**SUPPLIED DATA:**
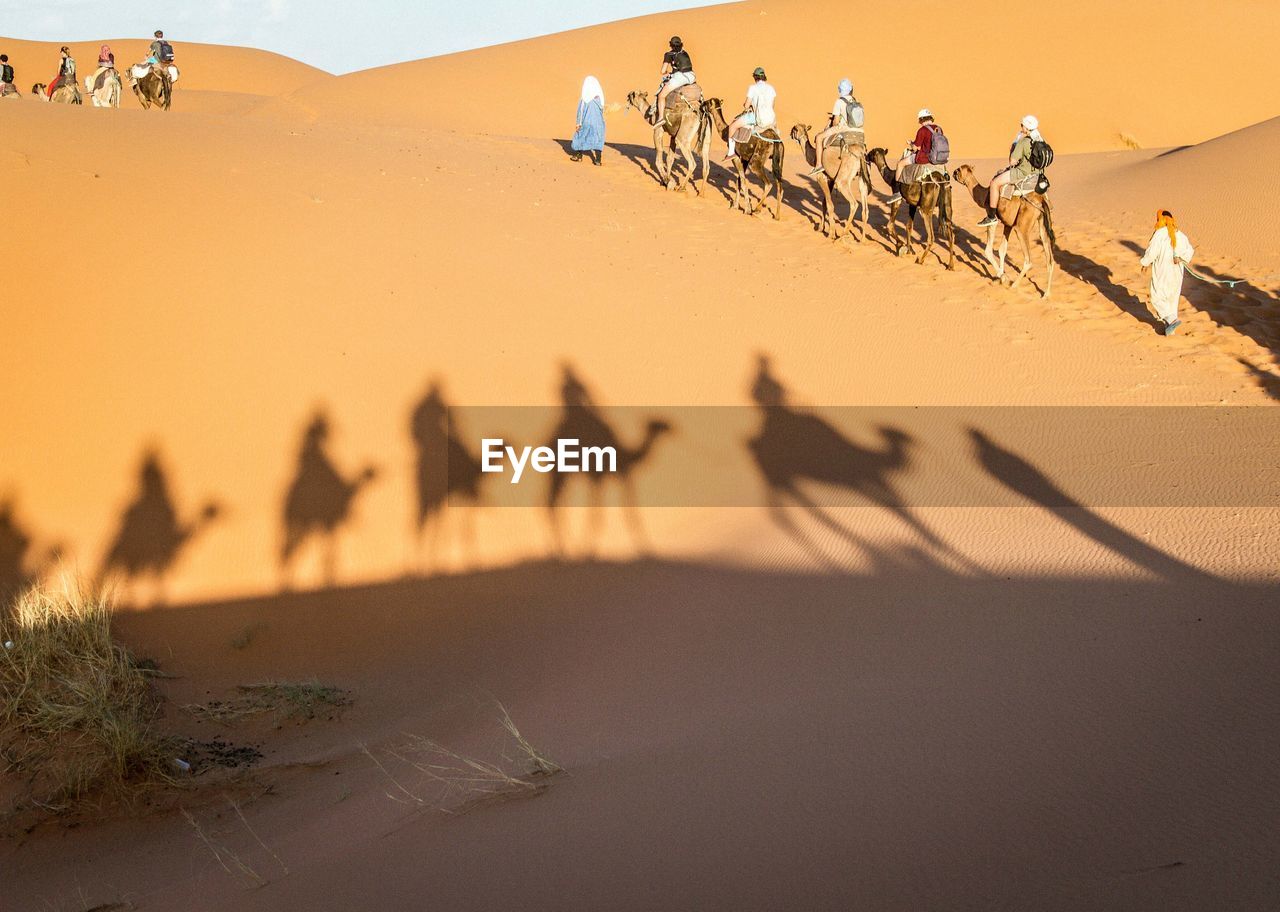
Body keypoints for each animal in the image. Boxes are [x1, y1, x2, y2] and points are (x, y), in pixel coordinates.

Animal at [281, 412, 376, 584]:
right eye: (370, 469)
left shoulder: (327, 525)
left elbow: (328, 552)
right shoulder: (328, 523)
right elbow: (329, 553)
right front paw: (329, 577)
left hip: (299, 523)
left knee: (289, 549)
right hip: (298, 522)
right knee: (289, 549)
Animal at [957, 160, 1054, 295]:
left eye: (957, 170)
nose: (951, 174)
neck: (984, 195)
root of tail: (1041, 200)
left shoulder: (992, 219)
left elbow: (988, 250)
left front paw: (1002, 276)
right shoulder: (1008, 224)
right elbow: (1002, 250)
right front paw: (1001, 274)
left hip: (1021, 226)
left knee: (1028, 260)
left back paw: (1014, 285)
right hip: (1041, 222)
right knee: (1049, 258)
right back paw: (1046, 294)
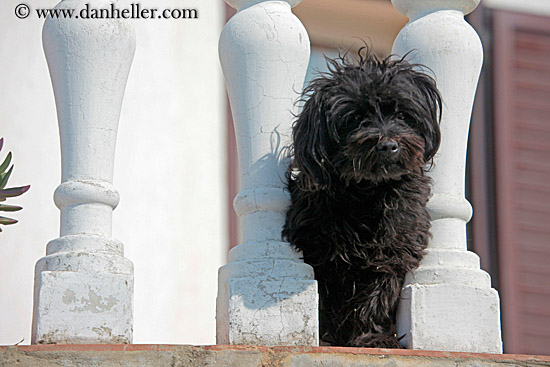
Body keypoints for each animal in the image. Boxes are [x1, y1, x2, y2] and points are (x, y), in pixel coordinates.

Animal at [284, 50, 444, 350]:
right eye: (356, 118)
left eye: (401, 114)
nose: (389, 145)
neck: (369, 193)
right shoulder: (319, 253)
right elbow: (324, 302)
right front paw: (325, 339)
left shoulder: (394, 252)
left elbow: (378, 296)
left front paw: (373, 338)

**TASK TO CARRY OUT:**
What is needed is the number of lines in the records that contain the string "knee", stated with nothing else.

**WRITTEN ANSWER:**
4